### What is expected:
In the records below, the line that contains "四、家校配合：做孩子成长的支持者" marks the start. Copy it and each line after it through the end, exactly, without pictures.
[Records provided — start]
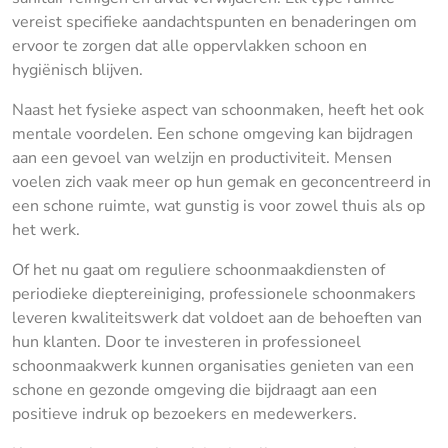
vereist specifieke aandachtspunten en benaderingen om
ervoor te zorgen dat alle oppervlakken schoon en
hygiënisch blijven.
Naast het fysieke aspect van schoonmaken, heeft het ook
mentale voordelen. Een schone omgeving kan bijdragen
aan een gevoel van welzijn en productiviteit. Mensen
voelen zich vaak meer op hun gemak en geconcentreerd in
een schone ruimte, wat gunstig is voor zowel thuis als op
het werk.
Of het nu gaat om reguliere schoonmaakdiensten of
periodieke dieptereiniging, professionele schoonmakers
leveren kwaliteitswerk dat voldoet aan de behoeften van
hun klanten. Door te investeren in professioneel
schoonmaakwerk kunnen organisaties genieten van een
schone en gezonde omgeving die bijdraagt aan een
positieve indruk op bezoekers en medewerkers.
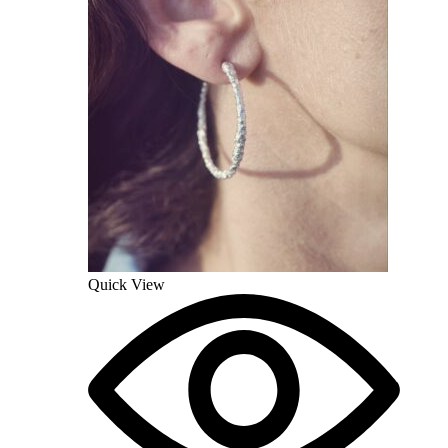
Quick View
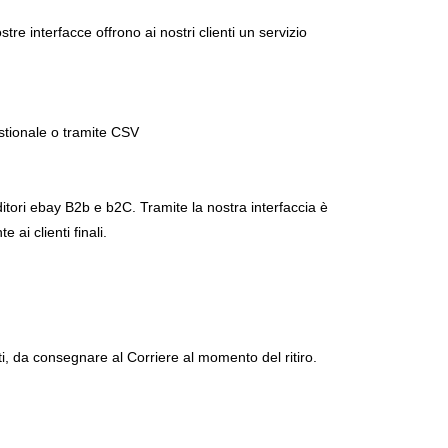
tre interfacce offrono ai nostri clienti un servizio
estionale o tramite CSV
tori ebay B2b e b2C. Tramite la nostra interfaccia è
ai clienti finali.
, da consegnare al Corriere al momento del ritiro.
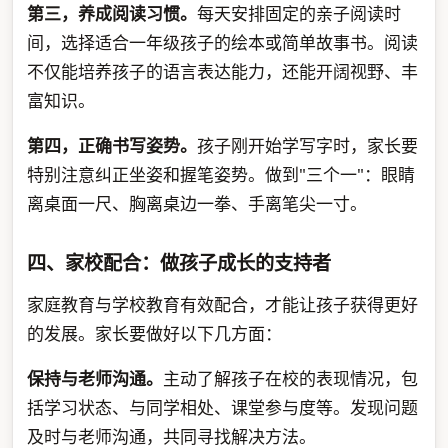
第三，养成阅读习惯。
每天安排固定的亲子阅读时
间，选择适合一年级孩子的绘本或简单故事书。阅读
不仅能培养孩子的语言表达能力，还能开阔视野、丰
富知识。
第四，正确书写姿势。
孩子刚开始学写字时，家长要
特别注意纠正坐姿和握笔姿势。做到"三个一"：眼睛
离桌面一尺、胸离桌边一拳、手离笔尖一寸。
四、家校配合：做孩子成长的支持者
家庭教育与学校教育有效配合，才能让孩子获得更好
的发展。家长要做好以下几方面：
保持与老师沟通。
主动了解孩子在校的表现情况，包
括学习状态、与同学相处、课堂参与度等。发现问题
及时与老师沟通，共同寻找解决方法。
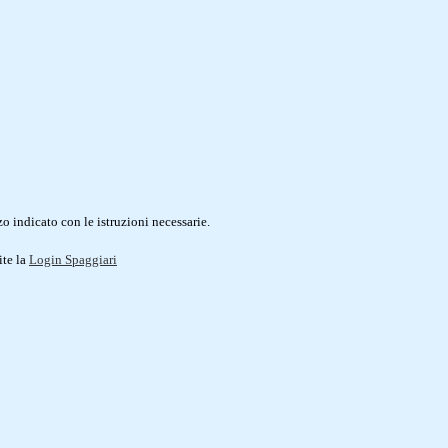
o indicato con le istruzioni necessarie.
ite la
Login Spaggiari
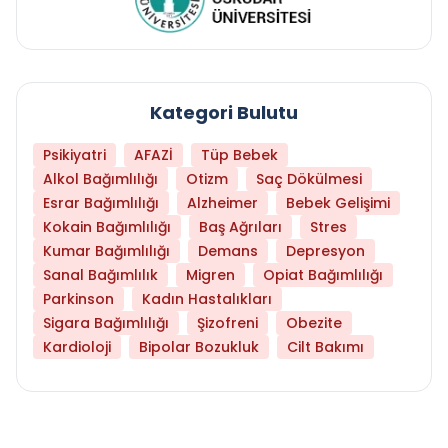
Kategori Bulutu
Psikiyatri
AFAZİ
Tüp Bebek
Alkol Bağımlılığı
Otizm
Saç Dökülmesi
Esrar Bağımlılığı
Alzheimer
Bebek Gelişimi
Kokain Bağımlılığı
Baş Ağrıları
Stres
Kumar Bağımlılığı
Demans
Depresyon
Sanal Bağımlılık
Migren
Opiat Bağımlılığı
Parkinson
Kadın Hastalıkları
Sigara Bağımlılığı
Şizofreni
Obezite
Kardioloji
Bipolar Bozukluk
Cilt Bakımı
[Records provided — finish]
### Exercise response:
四、家校配合：做孩子成长的支持者
家庭教育与学校教育有效配合，才能让孩子获得更好
的发展。家长要做好以下几方面：
保持与老师沟通。
主动了解孩子在校的表现情况，包
括学习状态、与同学相处、课堂参与度等。发现问题
及时与老师沟通，共同寻找解决方法。
o indicato con le istruzioni necessarie.
ite la
Login Spaggiari
Kategori Bulutu
Psikiyatri
AFAZİ
Tüp Bebek
Alkol Bağımlılığı
Otizm
Saç Dökülmesi
Esrar Bağımlılığı
Alzheimer
Bebek Gelişimi
Kokain Bağımlılığı
Baş Ağrıları
Stres
Kumar Bağımlılığı
Demans
Depresyon
Sanal Bağımlılık
Migren
Opiat Bağımlılığı
Parkinson
Kadın Hastalıkları
Sigara Bağımlılığı
Şizofreni
Obezite
Kardioloji
Bipolar Bozukluk
Cilt Bakımı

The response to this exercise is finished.